Дойдя до двери, я погасил светильник и замер, безмолвно прислушиваясь. На лестнице никого не было. Я закрыл за собой дверь и увидел (в тот день светила луна), что она устроена вровень со стеной и изображение скрывает ее очертания. Заметно было лишь крохотное отверстие, в которое можно было вставить палец и сдвинуть задвижку. Луна освещала лестницу, оставшуюся за моей спиной, однако высокий трон прятался в тени.

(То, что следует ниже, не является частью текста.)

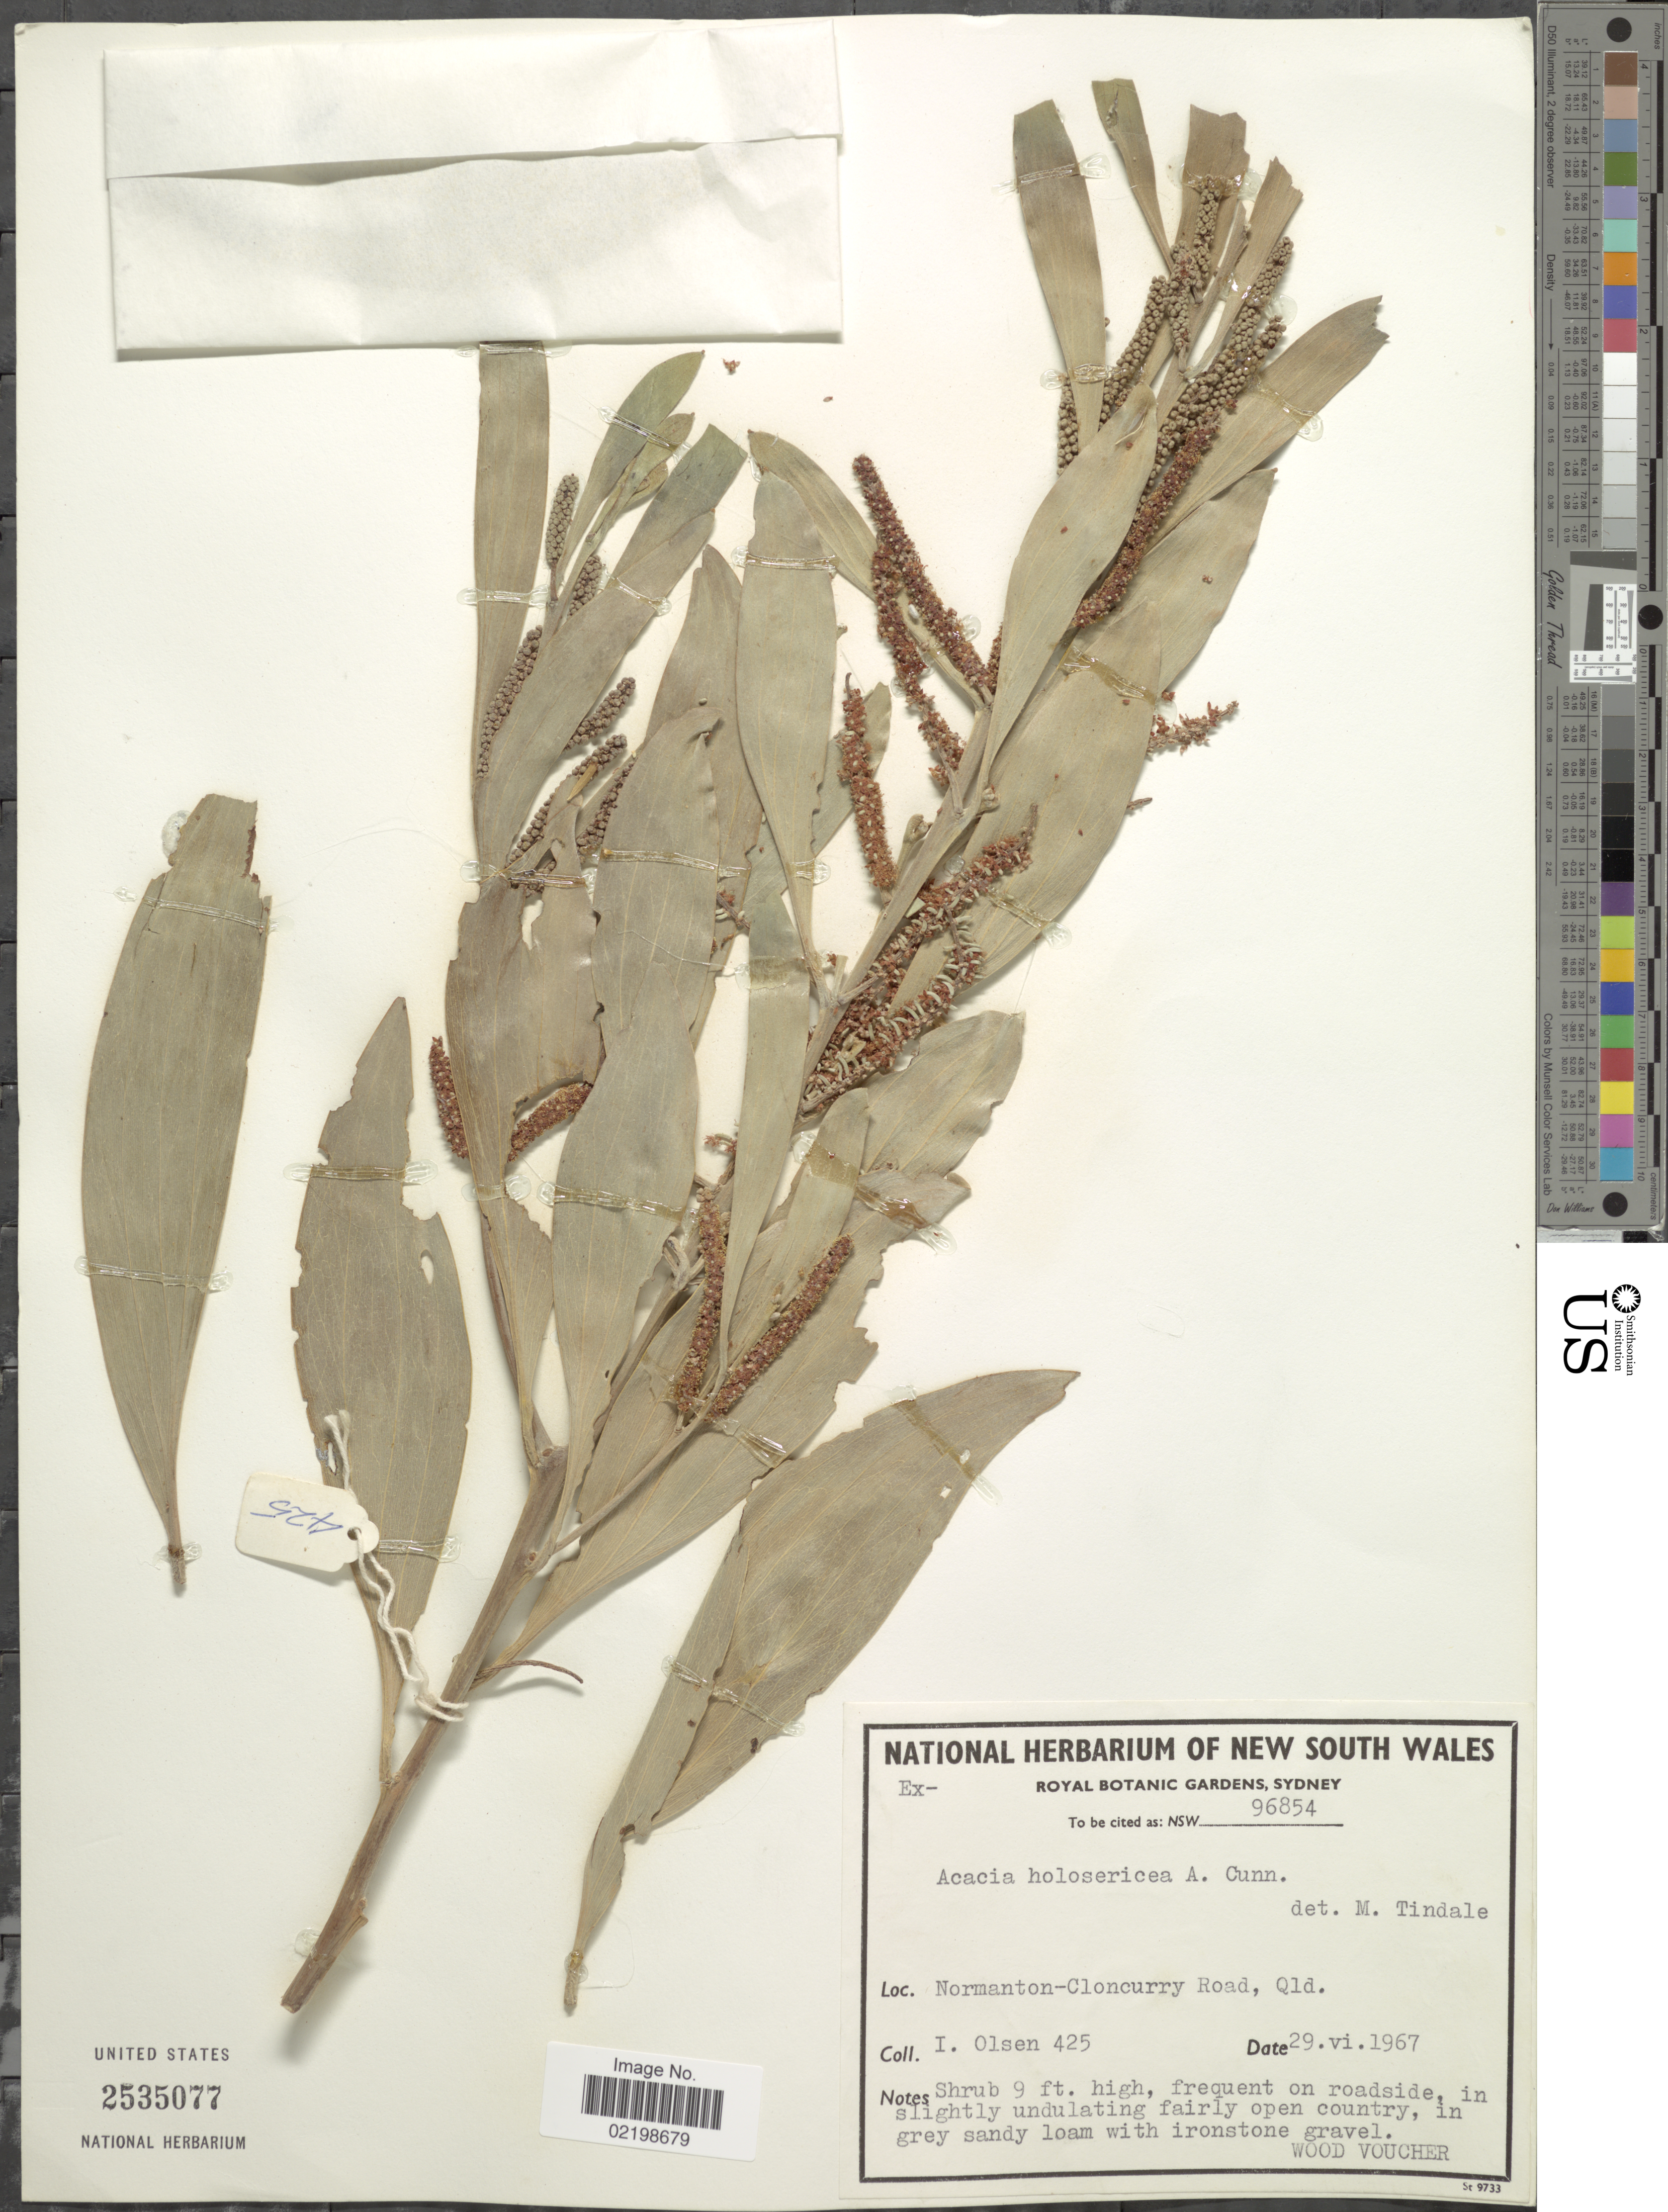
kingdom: Plantae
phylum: Tracheophyta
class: Magnoliopsida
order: Fabales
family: Fabaceae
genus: Acacia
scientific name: Acacia holosericea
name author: A. Cunn. ex Don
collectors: I. Olsen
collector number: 425/ NSW96854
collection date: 1967-06-29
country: Australia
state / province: Queensland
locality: Normanton-Cloncurry Road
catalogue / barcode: US 2535077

Я прошел через мегарон и увидел проблеск под дверью.
Как и прежде, он сидел в высоком кресле – на голове маска, руки на коленях. И все же комната изменилась: из нее исчез всякий хлам. Благовония горели перед подножием, на котором стоял какой-то символ или изображение. Я ощутил перемену и в Миносе: явились прежде отсутствующие покой и власть.
Прикоснувшись к груди в знак приветствия, я негромко произнес:
– Повелитель, я здесь.
Царь дал мне знак стоять перед ним так, чтобы он мог видеть меня через маску. Я ждал. Пахло кислятиной, было душно, дым ел глаза. Веки сами собой закрывались, а ведь завтра будет игра.
– Тесей, – проговорил он. Глухой голос звучал чище и сильнее, чем прежде: – Время пришло. Готов ли ты?
Я смутился, не зная причин, которые могли бы нарушить наши планы.
– Мы готовы, повелитель, если ты хочешь этого. Но будет лучше, если мы выступим в день похорон.
Он отвечал:
– И день хорош, и обряд подходит. Однако мало принести в жертву одного лишь зверя. Кое-что требуется и от нас с тобой, пастырь Афин. Мне терпеть, а тебе – совершать. – Он указал голой рукой на подставку, перед которой курился дымок. Тут я и увидел ту священную вещь, которая там стояла: лабрис торчал острием вверх из полированного камня.
Я замер на месте. Мне даже и представиться не могло, сколь скорбное дело он задумал.
– Иногда боги посылают знак, когда твое ухо перестает их слышать. Они послали мне дитя, чтобы указать, куда идти.
На миг я задумался, пытаясь понять, кого он имеет в виду. Хотя Электриону было двадцать три года, он знал царя с детства.
Выпуклые хрустальные глаза маски повернулись ко мне. Я поглядел на лабрис, окутанный голубым дымком. Он попросил меня совершить деяние доброе и во всем подобающее мужу. Однако рука моя не поднималась. Здесь было не как в Элевсине, где мне пришлось бороться с сильным мужем, рискуя жизнью. Я поежился, несмотря на то что в комнате было душно, и подумал: «По летам он годится мне в отцы».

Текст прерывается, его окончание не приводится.